Quoted passage:
☆ ☆ ☆ ☆ ☆ ☆ ☆
I was wrong in comment #9. The bug and the proposed fix are ok in comment #7. While writing some tests for error I discovered yet another bug in UTF-8 decoding. See the example: // 2 code points, both are 4 byte in UTF-8. const char u8in[] = u8"\U0010FFFF\U0010AAAA"; const char32_t u32in[] = U"\U0010FFFF\U0010AAAA"; void utf8_to_utf32_in_error_7 (const codecvt<char32_t, char, mbstate_t> &cvt) { char in[7] = {}; char32_t out[3] = {}; char_traits<char>::copy (in, u8in, 7); in[5] = 'z'; // Last CP has two errors. Its second code unit is malformed and it // misses its last code unit. Because it misses its last CU, the // decoder return too early that it is incomplete. // It should return invalid. auto state = mbstate_t{}; auto in_next = (const char *) nullptr; auto out_next = (char32_t *) nullptr; auto res = codecvt_base::result (); res = cvt.in (state, in, in + 7, in_next, out, out + 3, out_next); VERIFY (res == cvt.error); //incorrectly returns partial VERIFY (in_next == in + 4); VERIFY (out_next == out + 1); VERIFY (out[0] == u32in[0] && out[1] == 0 && out[2] == 0); } I published the full testsuite on Github, licensed under GPL v3+ of course. https://github.com/dimztimz/codecvt_test/blob/master/codecvt.cpp . I was thinking of sending a patch, but after this last bug, 4th, I see this needs more time. Maybe a testsuite from another library like ICU can be incorporated? Well, whatever, I will pause my work on this.
(In reply to Dimitrij Mijoski from comment #10) > Well, whatever, I will pause my work on this. Thanks again. There are a few code conversion issues in my TODO list, so I'll get around to properly reviewing everything above next time I get a chance to work on it.
Hello Jonathan. I posted a patch for this bug which I hope you'll find it useful once you start working on this. https://gcc.gnu.org/pipermail/libstdc++/2020-September/051073.html
Thanks!
☆ ☆ ☆ ☆ ☆ ☆ ☆
Stated problem 1: Transcribe the taxonomy listing that follows line for line, without the picture.
☆ ☆ ☆ ☆ ☆ ☆ ☆
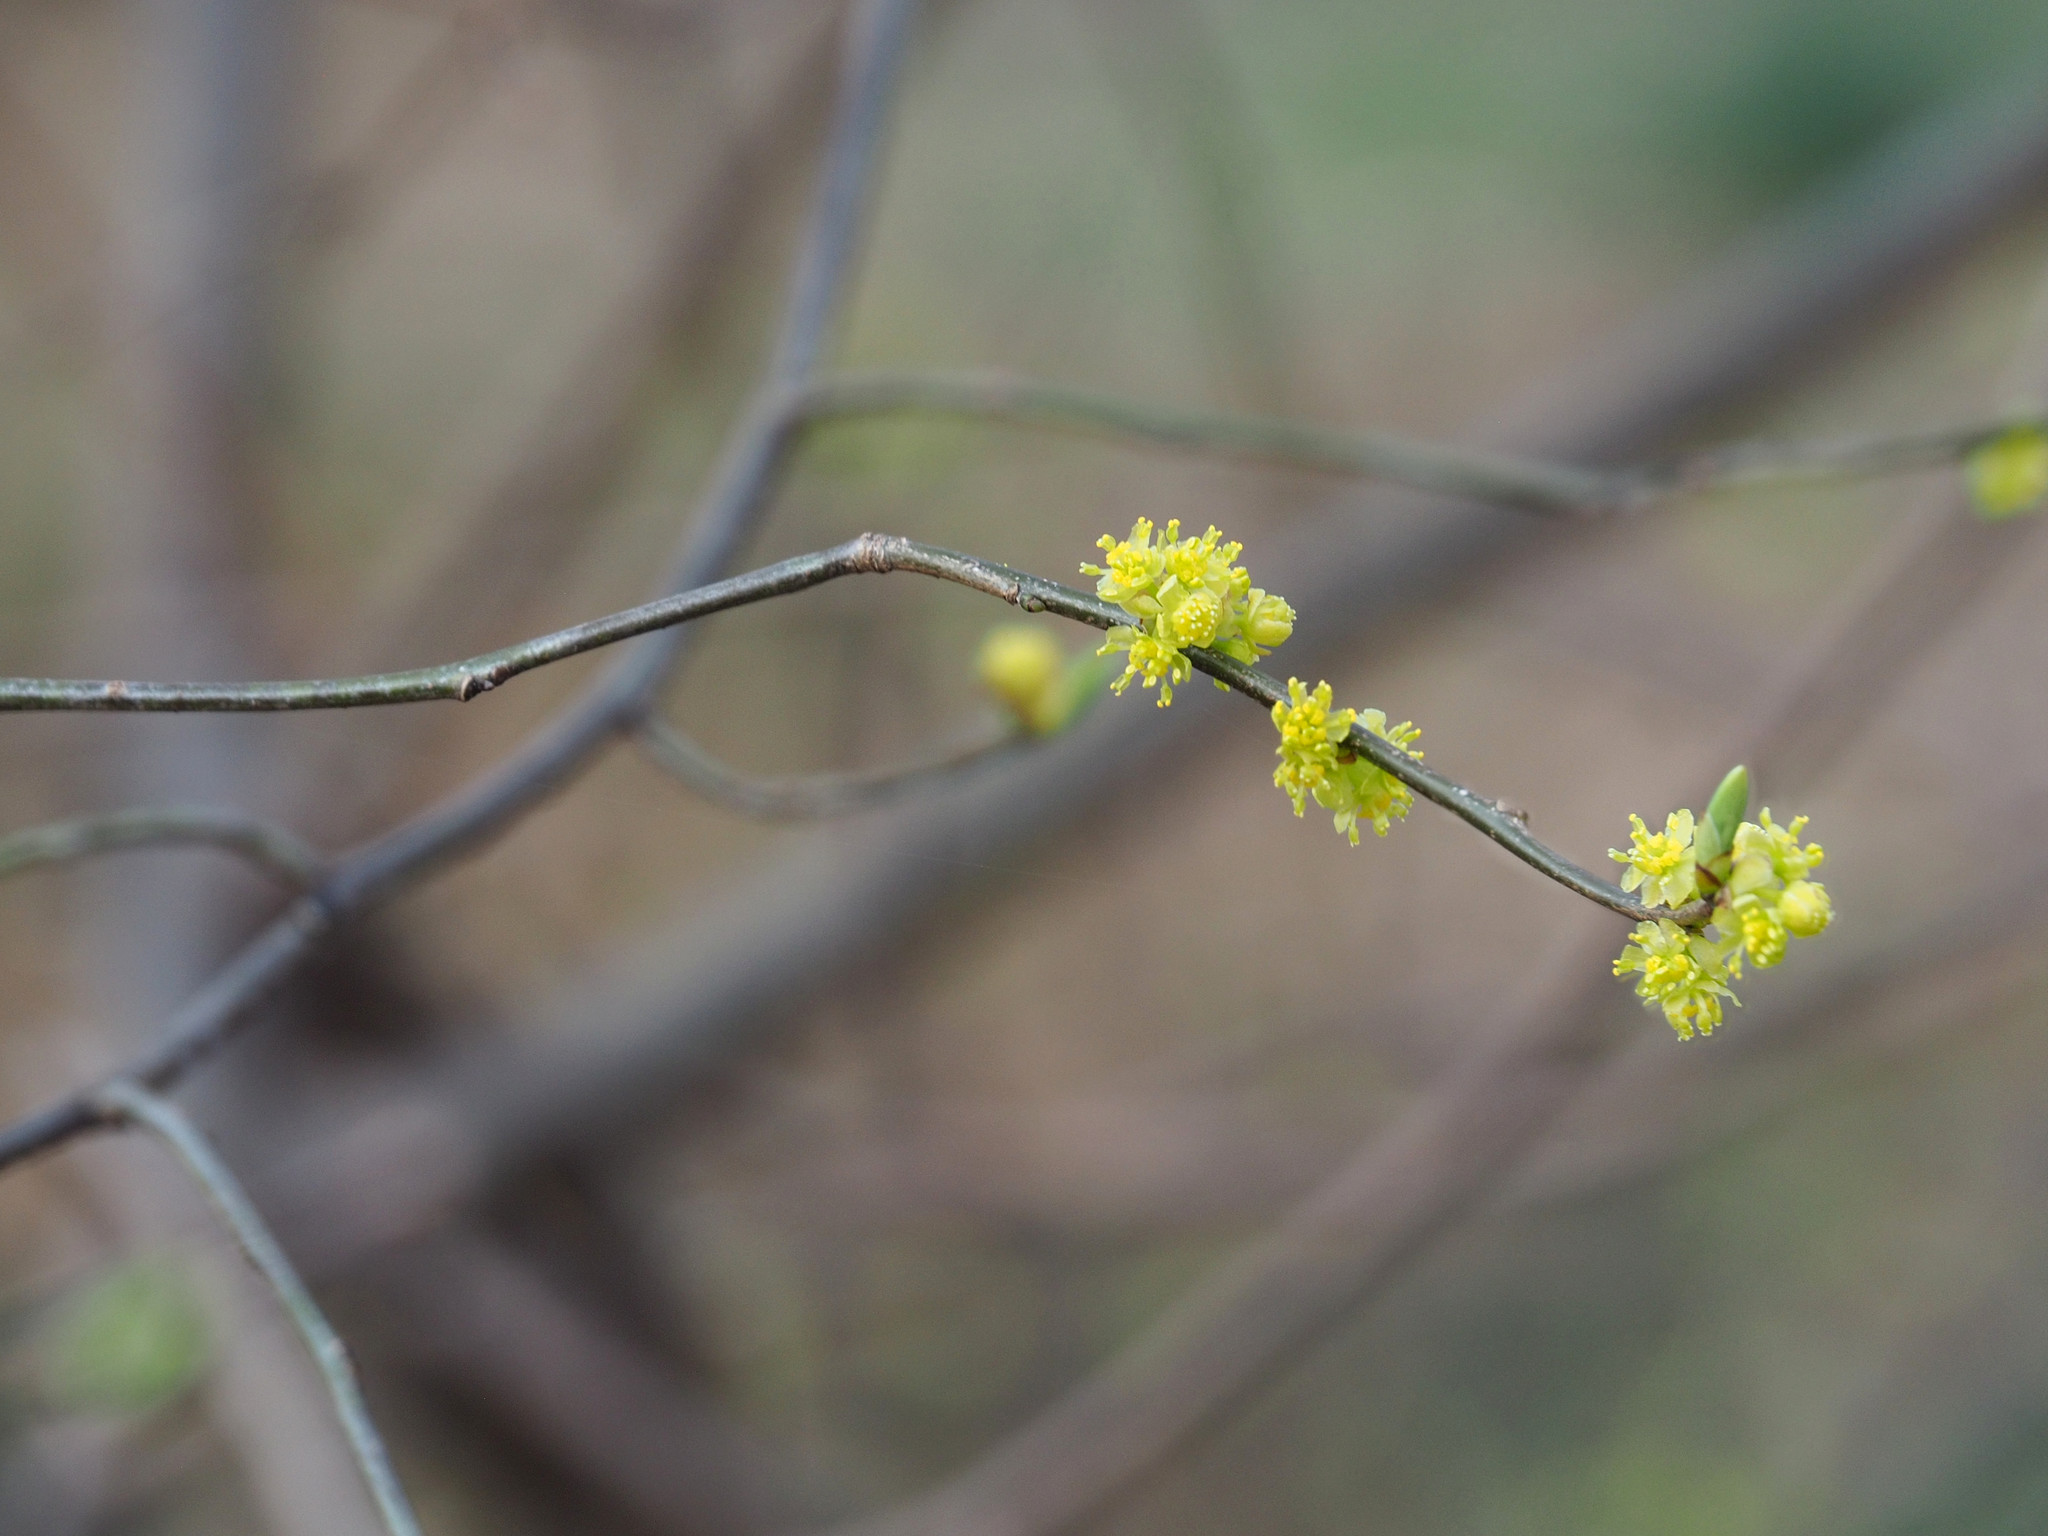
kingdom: Plantae
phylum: Tracheophyta
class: Magnoliopsida
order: Laurales
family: Lauraceae
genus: Lindera
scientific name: Lindera benzoin
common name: Spicebush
☆ ☆ ☆ ☆ ☆ ☆ ☆
Stated problem 2: Restate word for word the part of the UTF-8 decoding bug thread above that opens with the words containing "(In reply to" and closes with "work on it.".

Full solution 1:
kingdom: Plantae
phylum: Tracheophyta
class: Magnoliopsida
order: Laurales
family: Lauraceae
genus: Lindera
scientific name: Lindera benzoin
common name: Spicebush

Full solution 2:
(In reply to Dimitrij Mijoski from comment #10) > Well, whatever, I will pause my work on this. Thanks again. There are a few code conversion issues in my TODO list, so I'll get around to properly reviewing everything above next time I get a chance to work on it.